Respuesta :
Answer:
0.1471 = 14.71% probability that no more than 1 vessel transporting nuclear weapons was destroyed.
Step-by-step explanation:
Vessels are chosen without replacement, which means that we use the hypergeometric distribution to solve this question.
Hypergeometric distribution:
The probability of x sucesses is given by the following formula:
[tex]P(X = x) = h(x,N,n,k) = \frac{C_{k,x}*C_{N-k,n-x}}{C_{N,n}}[/tex]
In which:
x is the number of sucesses.
N is the size of the population.
n is the size of the sample.
k is the total number of desired outcomes.
Combinations formula:
[tex]C_{n,x}[/tex] is the number of different combinations of x objects from a set of n elements, given by the following formula.

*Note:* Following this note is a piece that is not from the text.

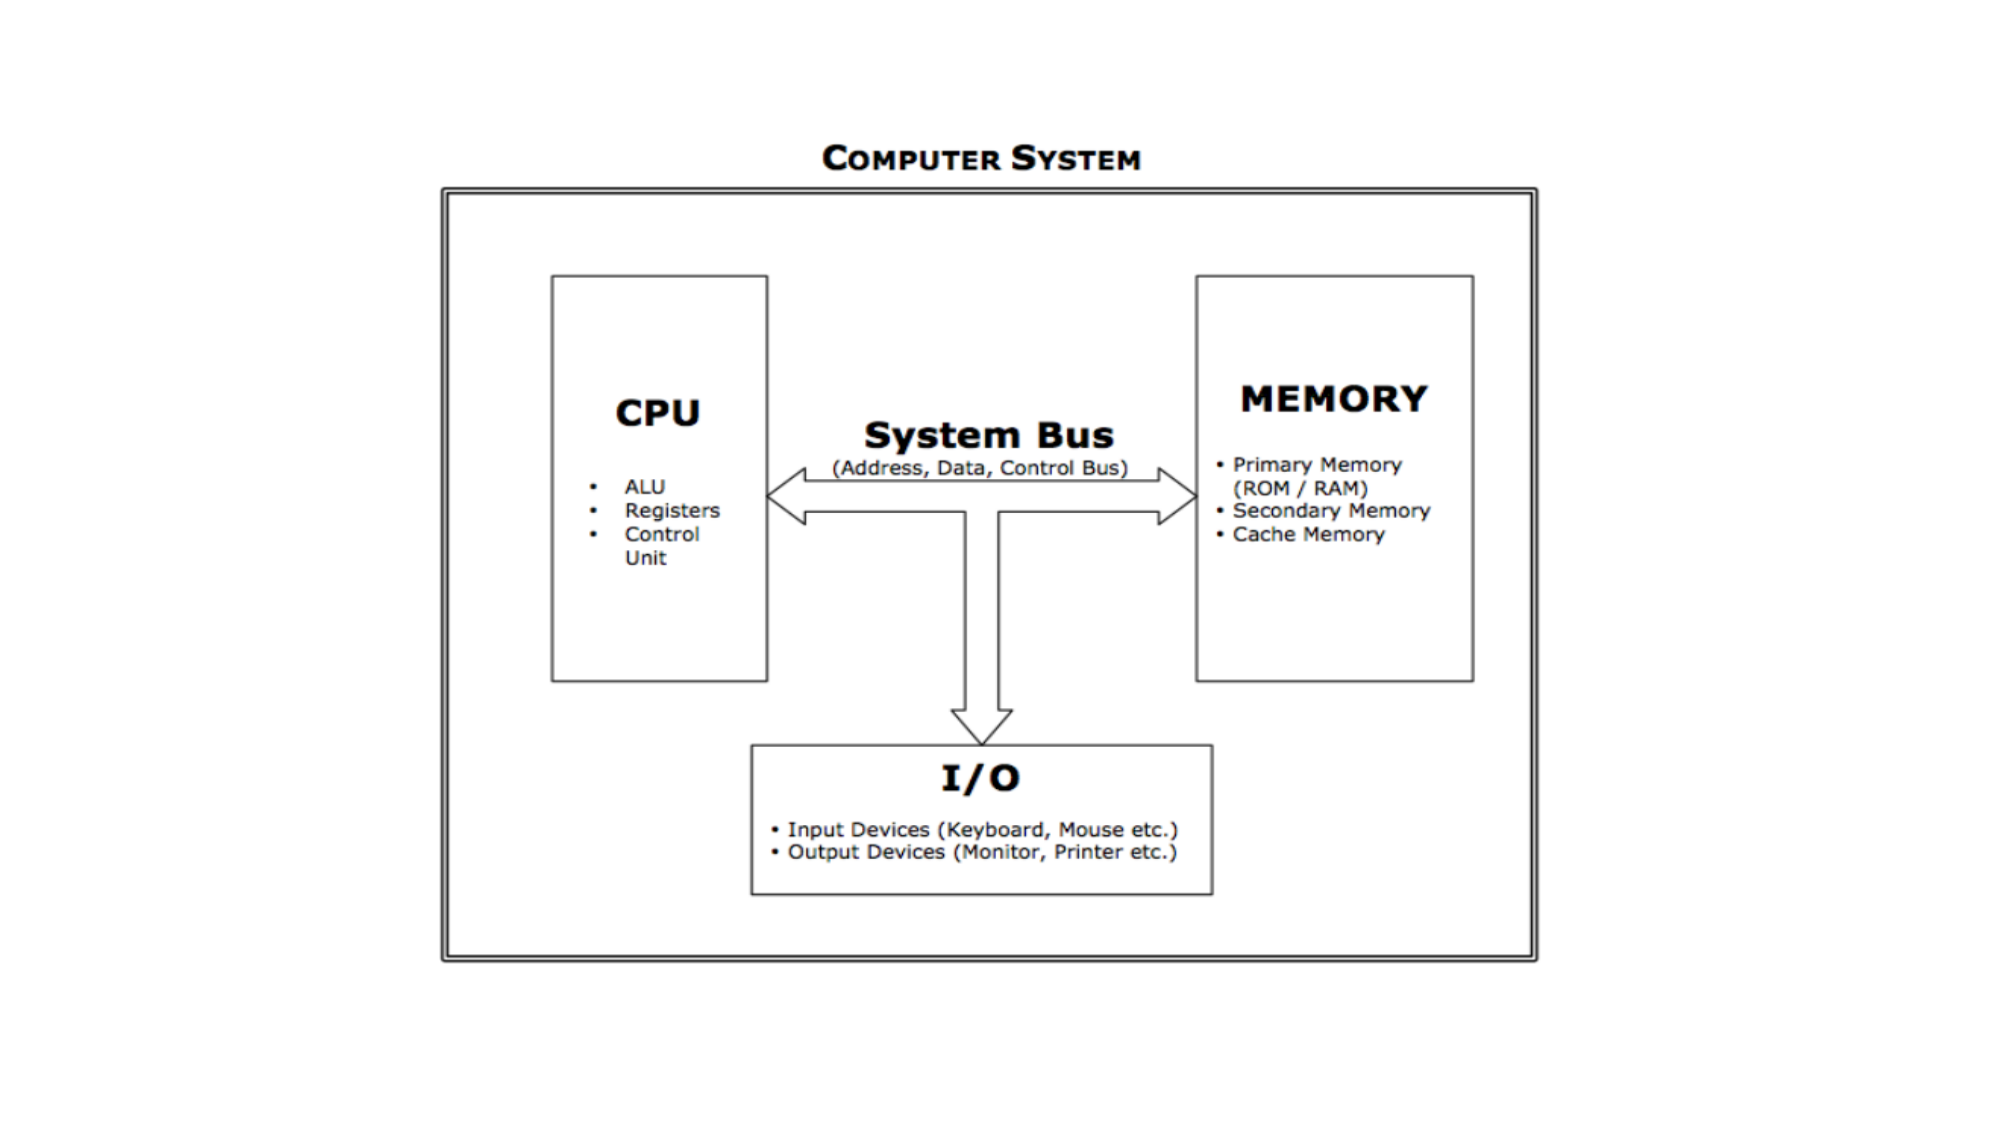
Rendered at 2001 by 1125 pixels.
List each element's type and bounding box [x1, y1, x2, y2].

picture [406, 127, 1565, 986]
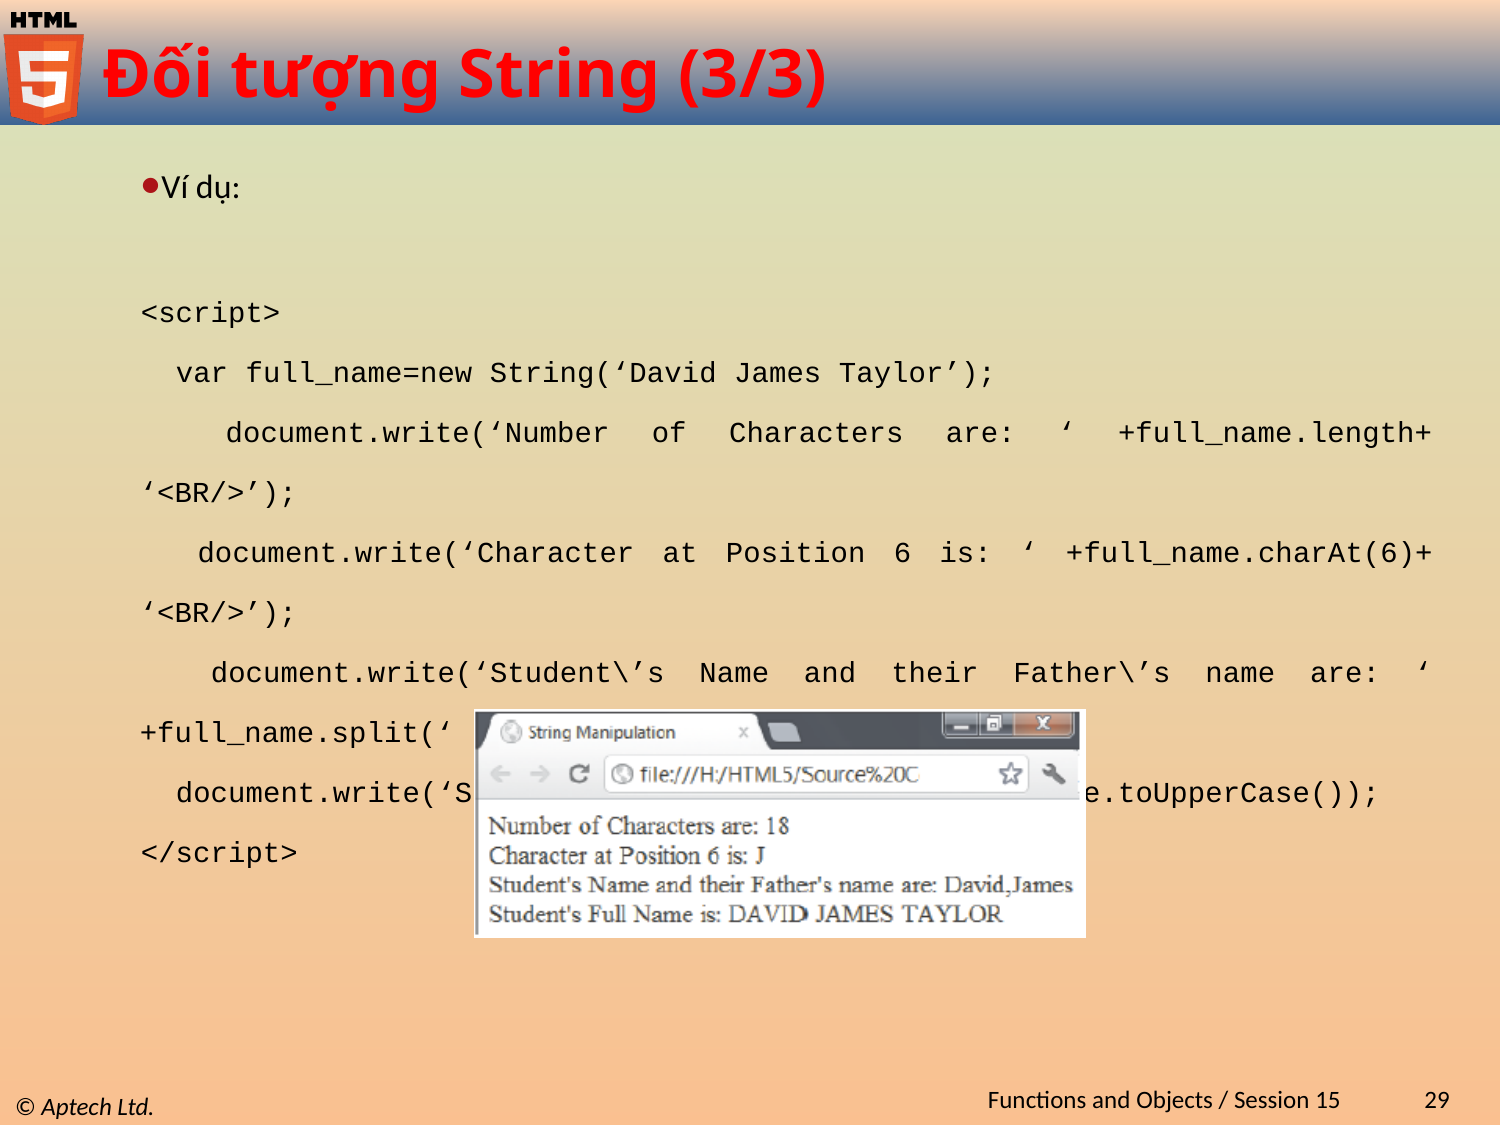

[tex]C_{n,x} = \frac{n!}{x!(n-x)!}[/tex]
Naval intelligence reports that 5 enemy vessels in a fleet of 18 are carrying nuclear weapons.
This means, respectively, that [tex]k = 5, N = 18[/tex].
9 vessels are randomly targeted and destroyed
This means that [tex]n = 9[/tex]
What is the probability that no more than 1 vessel transporting nuclear weapons was destroyed?
This is:
[tex]P(X \leq 1) = P(X = 0) + P(X = 1)[/tex]
In which
[tex]P(X = x) = h(x,N,n,k) = \frac{C_{k,x}*C_{N-k,n-x}}{C_{N,n}}[/tex]
[tex]P(X = 0) = h(0,18,9,5) = \frac{C_{5,0}*C_{13,9}}{C_{18,9}} = 0.0147[/tex]
[tex]P(X = 1) = h(1,18,9,5) = \frac{C_{5,1}*C_{13,8}}{C_{18,9}} = 0.1324[/tex]
[tex]P(X \leq 1) = P(X = 0) + P(X = 1) = 0.0147 + 0.1324 = 0.1471[/tex]
0.1471 = 14.71% probability that no more than 1 vessel transporting nuclear weapons was destroyed.